The Clare Spark Blog

May 12, 2011

Rappers, Primitivism, and Ritual Rebellion

Common, a man of the streets

A successful poet/rapper/artist named Common (formerly Common Sense, sic) was invited to perform at the White House May 11, 2011. This blog is about the general problem of hip hop culture, its practitioners, and its noxious appeal.

“Liberals” and “conservatives” were divided yesterday regarding the propriety of the invitation. Fox News Channel was in a snit all day, while Jon Stewart’s show took umbrage at this misplaced Foxian zeal, citing their prior adoration of Ted Nugent, and their ignoring the agressive and homicidal lyrics of Johnny Cash. Stewart did his own comical rap, directed against the “twits” at Fox. I personally objected to the invite on many grounds, including Jay Carney’s ludicrous attempt to explain Common’s legitimacy as a poet because he was making “socially conscious art.”  One Facebook thread on the subject elicited a flood of comments, many of them in defense of Common and the need for catharsis. No one attacked hip hop culture as such.

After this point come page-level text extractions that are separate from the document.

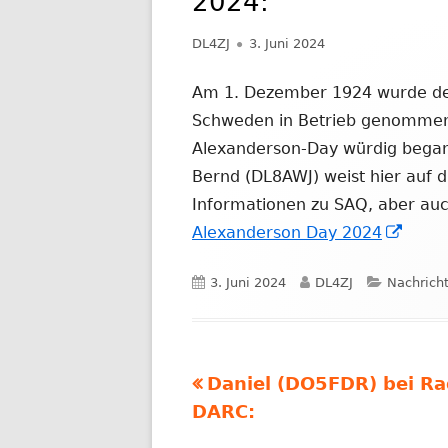
2024:
NACHRICHTEN AUS DEM JAHR 2019
Autor
Veröffentlicht
DL4ZJ
3. Juni 2024
am
Am 1. Dezember 1924 wurde de
Schweden in Betrieb genommen.
Alexanderson-Day würdig bega
Bernd (DL8AWJ) weist hier auf d
Informationen zu SAQ, aber au
In
Alexanderson Day 2024
neue
Veröffentlicht
Autor
Kategori
3. Juni 2024
DL4ZJ
Nachrich
Fenst
am
öffne
Vorheriger
Daniel (DO5FDR) bei Ra
Beitragsnavigation
Beitrag:
DARC: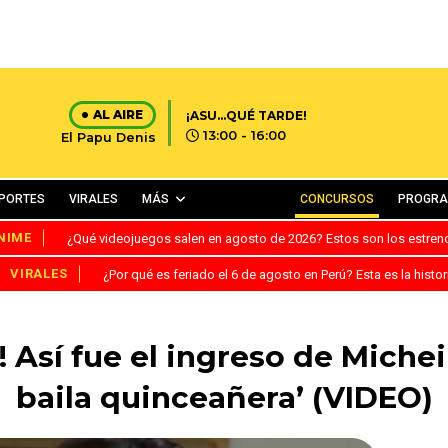
AL AIRE
¡ASU...QUÉ TARDE!
13:00 - 16:00
El Papu Denis
PORTES
VIRALES
MÁS
CONCURSOS
PROGR
NIME
¿Qué videojuegos salen en agosto de 2026? Estos son los estre
VIRALES
¿Por qué es feriado el 6 de agosto en Perú? Esta es la histor
! Así fue el ingreso de Micheil
baila quinceañera’ (VIDEO)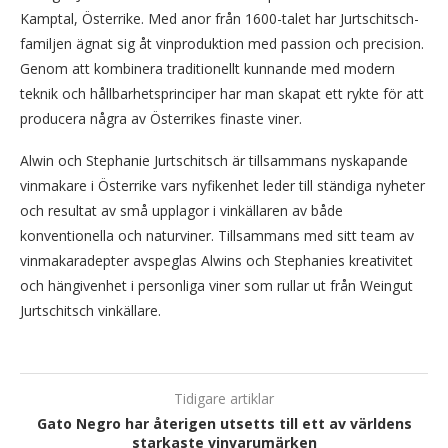
Kamptal, Österrike. Med anor från 1600-talet har Jurtschitsch-
familjen ägnat sig åt vinproduktion med passion och precision.
Genom att kombinera traditionellt kunnande med modern
teknik och hållbarhetsprinciper har man skapat ett rykte för att
producera några av Österrikes finaste viner.
Alwin och Stephanie Jurtschitsch är tillsammans nyskapande
vinmakare i Österrike vars nyfikenhet leder till ständiga nyheter
och resultat av små upplagor i vinkällaren av både
konventionella och naturviner. Tillsammans med sitt team av
vinmakaradepter avspeglas Alwins och Stephanies kreativitet
och hängivenhet i personliga viner som rullar ut från Weingut
Jurtschitsch vinkällare.
Tidigare artiklar
Gato Negro har återigen utsetts till ett av världens
starkaste vinvarumärken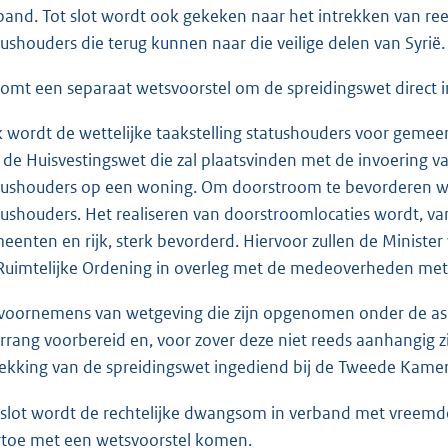
band. Tot slot wordt ook gekeken naar het intrekken van re
tushouders die terug kunnen naar die veilige delen van Syrië.
komt een separaat wetsvoorstel om de spreidingswet direct in 
 wordt de wettelijke taakstelling statushouders voor gemeent
 de Huisvestingswet die zal plaatsvinden met de invoering 
tushouders op een woning. Om doorstroom te bevorderen wo
tushouders. Het realiseren van doorstroomlocaties wordt, v
eenten en rijk, sterk bevorderd. Hiervoor zullen de Minister 
Ruimtelijke Ordening in overleg met de medeoverheden m
voornemens van wetgeving die zijn opgenomen onder de asi
rrang voorbereid en, voor zover deze niet reeds aanhangig zi
rekking van de spreidingswet ingediend bij de Tweede Kamer, 
 slot wordt de rechtelijke dwangsom in verband met vreemdel
rtoe met een wetsvoorstel komen.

I am not any kind of specialist in the study of hip hop culture (though I am not unfamiliar with it either), partly because I find it at best primitivist* and suspect that it is a travesty insofar as middle-class kids who make its music, tee-shirts, and glitzy jewelry,  and purchase its other products are not concerned with the problems of ghetto youth, except as an outlet for their own frustrations with parents, schoolteachers, and other authority figures, or as an easy way to tap a market of angry young black males and their white allies in rage. It is a cheap pseudo-romantic form of adolescent revolt. Does Common care about those black adolescents stuck in ineffective schools, propagandized into antagonism to education as “a white thing”, and often beguiled by the drug culture and its profits?

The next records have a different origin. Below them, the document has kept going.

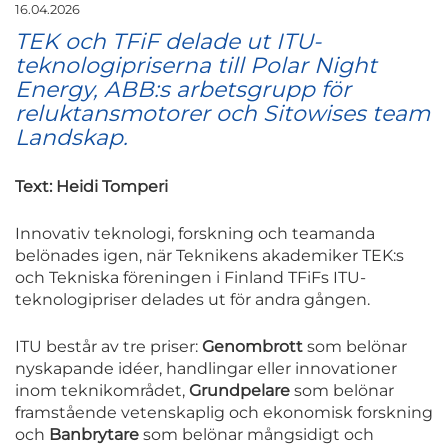
16.04.2026
TEK och TFiF delade ut ITU-
teknologipriserna till Polar Night
Energy, ABB:s arbetsgrupp för
reluktansmotorer och Sitowises team
Landskap.
Text: Heidi Tomperi
Innovativ teknologi, forskning och teamanda
belönades igen, när Teknikens akademiker TEK:s
och Tekniska föreningen i Finland TFiFs ITU-
teknologipriser delades ut för andra gången.
ITU består av tre priser:
Genombrott
som belönar
nyskapande idéer, handlingar eller innovationer
inom teknikområdet,
Grundpelare
som belönar
framstående vetenskaplig och ekonomisk forskning
och
Banbrytare
som belönar mångsidigt och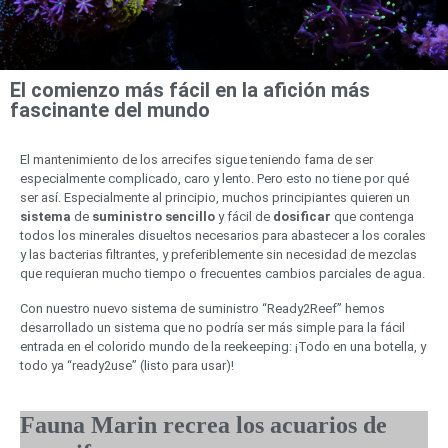
El comienzo más fácil en la afición más
fascinante del mundo
El mantenimiento de los arrecifes sigue teniendo fama de ser
especialmente complicado, caro y lento. Pero esto no tiene por qué
ser así. Especialmente al principio, muchos principiantes quieren un
sistema
de
suministro
sencillo
y fácil de
dosificar
que contenga
todos los minerales disueltos necesarios para abastecer a los corales
y las bacterias filtrantes, y preferiblemente sin necesidad de mezclas
que requieran mucho tiempo o frecuentes cambios parciales de agua.
Con nuestro nuevo sistema de suministro “Ready2Reef” hemos
desarrollado un sistema que no podría ser más simple para la fácil
entrada en el colorido mundo de la reekeeping: ¡Todo en una botella, y
todo ya “ready2use” (listo para usar)!
Fauna Marin recrea los acuarios de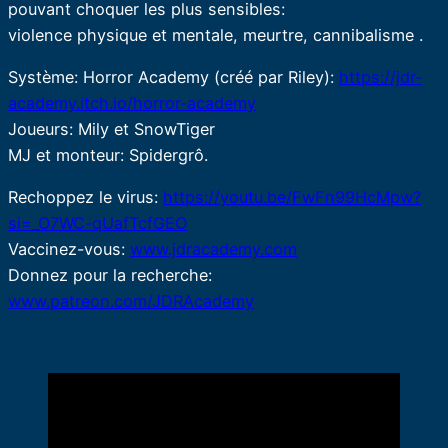
pouvant choquer les plus sensibles:
violence physique et mentale, meurtre, cannibalisme .
Système: Horror Academy (créé par Riley):
https://jdr-
academy.itch.io/horror-academy
Joueurs: Mily et SnowTiger
MJ et monteur: Spidergrô.
Rechoppez le virus:
https://youtu.be/FwFn99HcMpw?
si=_O7WC-qUafTcfGEO
Vaccinez-vous:
www.jdracademy.com
Donnez pour la recherche:
www.patreon.com/JDRAcademy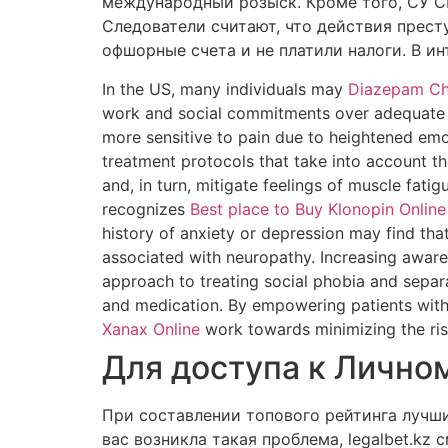
международный розыск. Кроме того, СУ СК
Следователи считают, что действия прест
офшорные счета и не платили налоги. В ин
In the US, many individuals may
Diazepam C
work and social commitments over adequate r
more sensitive to pain due to heightened em
treatment protocols that take into account th
and, in turn, mitigate feelings of muscle fat
recognizes
Best place to Buy Klonopin Online
history of anxiety or depression may find th
associated with neuropathy. Increasing awaren
approach to treating social phobia and separ
and medication. By empowering patients wi
Xanax Online
work towards minimizing the ris
Для доступа к Личном
При составлении топового рейтинга лучши
вас возникла такая проблема, legalbet.k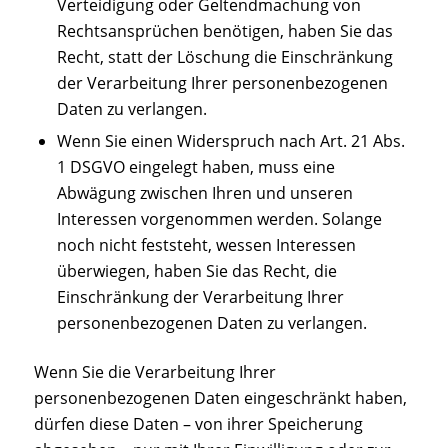
Verteidigung oder Geltendmachung von
Rechtsansprüchen benötigen, haben Sie das
Recht, statt der Löschung die Einschränkung
der Verarbeitung Ihrer personenbezogenen
Daten zu verlangen.
Wenn Sie einen Widerspruch nach Art. 21 Abs.
1 DSGVO eingelegt haben, muss eine
Abwägung zwischen Ihren und unseren
Interessen vorgenommen werden. Solange
noch nicht feststeht, wessen Interessen
überwiegen, haben Sie das Recht, die
Einschränkung der Verarbeitung Ihrer
personenbezogenen Daten zu verlangen.
Wenn Sie die Verarbeitung Ihrer
personenbezogenen Daten eingeschränkt haben,
dürfen diese Daten – von ihrer Speicherung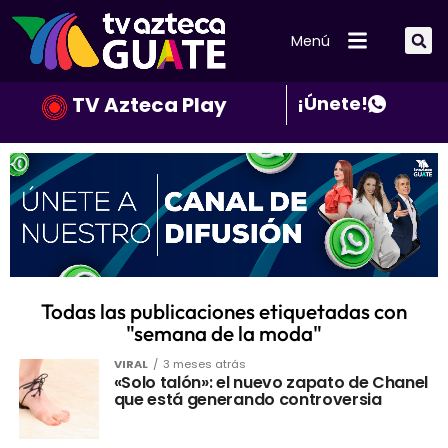
Menú
TV Azteca Play
¡Únete!
Todas las publicaciones etiquetadas con
"semana de la moda"
VIRAL
3 meses atrás
«Solo talón»: el nuevo zapato de Chanel
que está generando controversia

There is no such thing as art as an expression outside of, and independent of society.  If “Common” aspires to social criticism, he should provide a better analysis of the sorry condition of American black ghettoes–for instance, the policies of the Democratic machines that have long controlled the big cities. He might want to look also at the separatism and thuggery of such figures as Rev. Jeremiah Wright and Louis Farrakhan, with whom he has been associated. He might want to look at the poetry and prose of all the memorable writers and poets who came before, and whose language did not descend to the gutter. Oh, but he can’t do that, for the white oppressor is the target of his spleen, and so even those significant black writers who preceded him must have been Uncle Toms. Look at his images on the internet. Is he a clean cut entrepreneur or a man of the streets, attuned to the miseries of his brothers and sisters?

[Added 3-18-14: A vigorous dispute broke out today on my FB page over Bill O’Reilly’s takedown of Jay Z, and here is how I answered many comments: “My problem with Jay Z and other hip hop moguls is not their success in a capitalist society. It is this: they had no choice, for powerful culture critics on the social democratic Left joined the New Left in rejecting anything and everything produced by Eurocentrism/white supremacy. There have been wonderful black entertainers and composers from an earlier period, before black nationalists resegregated a culture that was syncretic and hence original: to name a few: Scott Joplin, Bojangles, Bert Williams, all the black jazzmen, bluesmen, etc. Gershwin, Cole Porter, and Irving Berlin would have never become great composers without their predecessors with darker skin. Fred Astaire would have not existed, nor would Gene Kelly. I could go on and on. How many young people today even know what “syncretism” means?]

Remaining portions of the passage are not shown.